TAREFA =>
Reproduza o texto sobre Jean-Claude Bernardet do começo ao fim, sem mudar nenhuma palavra nem sinal.

O autor conta que, naquele período, se sentiu muito estimulado e profundamente criativo, além de a proximidade da morte o libertar de todas as chatices. Relata ainda que, ao aceitar “dialogar com a doença”, escapou de se converter em seu objeto, em uma vítima: “Não quero me tornar uma diva da Aids”.
Depois disso, em meio a um trabalho acadêmico intenso e bastante reconhecido, sofreria ainda de meningite, perderia parte da visão e seria diagnosticado duas vezes com câncer.
E foi com a intenção de propor um debate sobre “a relação entre cliente e sistema médico” que Bernardet expôs em uma rede social que interromperia o tratamento para o seu segundo câncer (de próstata). Chamou esse texto de “Insubmissão” e recebeu diversas mensagens. Alguns amigos começaram a se despedir, supondo que se encontrasse em estado terminal. Outros enxergaram em seu ato “uma linda lição de liberdade”.
Mais do que levantar a discussão entre seus conhecidos, o que Jean-Claude deixa bem claro nesta obra é o seu propósito de “se assumir como sujeito diante do seu tratamento”. Para ele, “o paciente é coisificado, não tem sua dignidade minimamente respeitada” e “a longevidade é uma necessidade industrial. Laboratórios farmacêuticos, fabricantes de máquinas de ponta para diagnósticos por imagem e outras finalidades, hospitais precisam da nossa ‘bio’ – o que não quer dizer a nossa vida – para lucrar”.

MATERIAL APRESENTADO =>
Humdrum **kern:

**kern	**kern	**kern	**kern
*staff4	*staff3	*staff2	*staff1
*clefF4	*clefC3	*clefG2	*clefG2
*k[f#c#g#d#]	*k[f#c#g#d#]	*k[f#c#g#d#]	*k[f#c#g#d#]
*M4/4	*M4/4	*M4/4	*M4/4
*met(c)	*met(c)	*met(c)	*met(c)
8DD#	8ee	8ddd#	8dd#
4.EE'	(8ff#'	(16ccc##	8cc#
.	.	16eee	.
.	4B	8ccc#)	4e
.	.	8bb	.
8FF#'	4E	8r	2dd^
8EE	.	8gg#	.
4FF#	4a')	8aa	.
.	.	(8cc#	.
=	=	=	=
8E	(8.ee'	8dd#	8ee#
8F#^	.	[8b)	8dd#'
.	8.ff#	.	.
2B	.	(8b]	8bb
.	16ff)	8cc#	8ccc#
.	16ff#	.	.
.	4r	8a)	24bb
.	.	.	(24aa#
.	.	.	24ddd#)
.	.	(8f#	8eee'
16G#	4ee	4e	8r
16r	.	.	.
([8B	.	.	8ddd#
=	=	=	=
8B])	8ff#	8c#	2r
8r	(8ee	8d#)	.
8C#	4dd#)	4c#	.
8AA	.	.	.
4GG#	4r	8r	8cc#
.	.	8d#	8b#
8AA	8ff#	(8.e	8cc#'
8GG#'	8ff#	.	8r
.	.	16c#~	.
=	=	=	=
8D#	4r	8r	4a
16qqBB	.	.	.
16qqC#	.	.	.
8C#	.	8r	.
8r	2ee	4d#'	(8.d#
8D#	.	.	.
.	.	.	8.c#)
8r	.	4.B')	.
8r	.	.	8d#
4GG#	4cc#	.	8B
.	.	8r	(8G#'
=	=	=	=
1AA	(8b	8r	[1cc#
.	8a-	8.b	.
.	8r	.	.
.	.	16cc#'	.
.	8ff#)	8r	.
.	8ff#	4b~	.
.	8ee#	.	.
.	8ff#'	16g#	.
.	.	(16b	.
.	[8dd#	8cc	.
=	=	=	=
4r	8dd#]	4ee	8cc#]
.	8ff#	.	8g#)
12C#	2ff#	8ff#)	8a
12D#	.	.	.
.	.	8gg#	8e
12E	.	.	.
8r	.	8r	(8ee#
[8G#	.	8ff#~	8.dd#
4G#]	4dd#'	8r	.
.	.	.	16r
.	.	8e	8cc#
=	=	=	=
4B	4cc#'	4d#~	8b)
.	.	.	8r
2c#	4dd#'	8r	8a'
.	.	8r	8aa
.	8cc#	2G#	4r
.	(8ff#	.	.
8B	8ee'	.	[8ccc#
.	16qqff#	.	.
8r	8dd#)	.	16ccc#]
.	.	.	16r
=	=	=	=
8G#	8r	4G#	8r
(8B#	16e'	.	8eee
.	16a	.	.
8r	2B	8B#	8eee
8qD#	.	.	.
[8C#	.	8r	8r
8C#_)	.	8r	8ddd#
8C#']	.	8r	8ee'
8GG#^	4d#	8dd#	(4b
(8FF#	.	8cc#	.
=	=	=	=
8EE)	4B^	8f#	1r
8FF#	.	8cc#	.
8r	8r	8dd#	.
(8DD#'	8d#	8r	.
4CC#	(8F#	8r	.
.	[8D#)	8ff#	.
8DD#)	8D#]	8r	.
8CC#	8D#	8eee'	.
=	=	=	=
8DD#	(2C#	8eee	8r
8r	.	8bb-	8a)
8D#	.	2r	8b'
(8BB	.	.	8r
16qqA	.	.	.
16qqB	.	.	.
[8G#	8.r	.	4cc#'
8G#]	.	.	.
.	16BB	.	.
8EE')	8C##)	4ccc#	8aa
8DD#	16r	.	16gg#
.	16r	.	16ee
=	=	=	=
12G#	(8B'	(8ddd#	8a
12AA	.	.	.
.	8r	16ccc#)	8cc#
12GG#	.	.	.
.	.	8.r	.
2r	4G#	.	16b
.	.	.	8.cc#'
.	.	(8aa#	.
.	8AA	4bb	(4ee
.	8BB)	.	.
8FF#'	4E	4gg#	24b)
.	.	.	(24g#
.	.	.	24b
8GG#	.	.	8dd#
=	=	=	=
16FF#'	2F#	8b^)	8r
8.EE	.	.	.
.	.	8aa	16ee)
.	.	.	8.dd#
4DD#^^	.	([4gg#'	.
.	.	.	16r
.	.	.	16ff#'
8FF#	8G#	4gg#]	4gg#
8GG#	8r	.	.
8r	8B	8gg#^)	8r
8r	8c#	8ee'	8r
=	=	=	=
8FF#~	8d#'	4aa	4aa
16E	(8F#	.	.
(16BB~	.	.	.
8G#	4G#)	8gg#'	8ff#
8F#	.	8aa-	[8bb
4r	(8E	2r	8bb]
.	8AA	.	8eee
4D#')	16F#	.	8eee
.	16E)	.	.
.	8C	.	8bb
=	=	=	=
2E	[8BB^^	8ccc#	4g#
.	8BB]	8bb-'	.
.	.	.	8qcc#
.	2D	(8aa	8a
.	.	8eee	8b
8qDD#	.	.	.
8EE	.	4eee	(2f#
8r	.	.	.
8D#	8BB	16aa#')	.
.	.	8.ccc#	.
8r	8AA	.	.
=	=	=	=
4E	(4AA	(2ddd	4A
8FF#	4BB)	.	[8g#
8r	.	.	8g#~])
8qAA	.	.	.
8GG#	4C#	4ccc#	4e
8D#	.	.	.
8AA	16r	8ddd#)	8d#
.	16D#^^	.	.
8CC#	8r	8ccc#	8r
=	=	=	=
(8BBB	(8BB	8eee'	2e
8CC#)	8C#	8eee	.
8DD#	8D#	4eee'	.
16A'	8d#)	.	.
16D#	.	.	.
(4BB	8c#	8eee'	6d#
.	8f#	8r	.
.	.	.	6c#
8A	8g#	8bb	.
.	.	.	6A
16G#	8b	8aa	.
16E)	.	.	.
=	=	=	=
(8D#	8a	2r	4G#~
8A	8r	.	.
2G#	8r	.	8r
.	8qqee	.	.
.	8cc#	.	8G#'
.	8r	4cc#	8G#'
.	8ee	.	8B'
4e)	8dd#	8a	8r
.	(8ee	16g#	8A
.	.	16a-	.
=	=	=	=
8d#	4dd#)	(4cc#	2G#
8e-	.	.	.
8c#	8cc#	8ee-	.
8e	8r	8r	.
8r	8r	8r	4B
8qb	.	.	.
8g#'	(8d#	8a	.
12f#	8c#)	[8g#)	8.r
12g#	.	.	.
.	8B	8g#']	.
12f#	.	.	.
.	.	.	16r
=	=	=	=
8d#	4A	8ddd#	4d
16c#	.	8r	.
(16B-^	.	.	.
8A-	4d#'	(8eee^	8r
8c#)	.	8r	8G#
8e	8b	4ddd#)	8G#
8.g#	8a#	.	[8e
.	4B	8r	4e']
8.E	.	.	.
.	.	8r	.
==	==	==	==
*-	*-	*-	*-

RESPOSTA =>
O autor conta que, naquele período, se sentiu muito estimulado e profundamente criativo, além de a proximidade da morte o libertar de todas as chatices. Relata ainda que, ao aceitar “dialogar com a doença”, escapou de se converter em seu objeto, em uma vítima: “Não quero me tornar uma diva da Aids”.
Depois disso, em meio a um trabalho acadêmico intenso e bastante reconhecido, sofreria ainda de meningite, perderia parte da visão e seria diagnosticado duas vezes com câncer.
E foi com a intenção de propor um debate sobre “a relação entre cliente e sistema médico” que Bernardet expôs em uma rede social que interromperia o tratamento para o seu segundo câncer (de próstata). Chamou esse texto de “Insubmissão” e recebeu diversas mensagens. Alguns amigos começaram a se despedir, supondo que se encontrasse em estado terminal. Outros enxergaram em seu ato “uma linda lição de liberdade”.
Mais do que levantar a discussão entre seus conhecidos, o que Jean-Claude deixa bem claro nesta obra é o seu propósito de “se assumir como sujeito diante do seu tratamento”. Para ele, “o paciente é coisificado, não tem sua dignidade minimamente respeitada” e “a longevidade é uma necessidade industrial. Laboratórios farmacêuticos, fabricantes de máquinas de ponta para diagnósticos por imagem e outras finalidades, hospitais precisam da nossa ‘bio’ – o que não quer dizer a nossa vida – para lucrar”.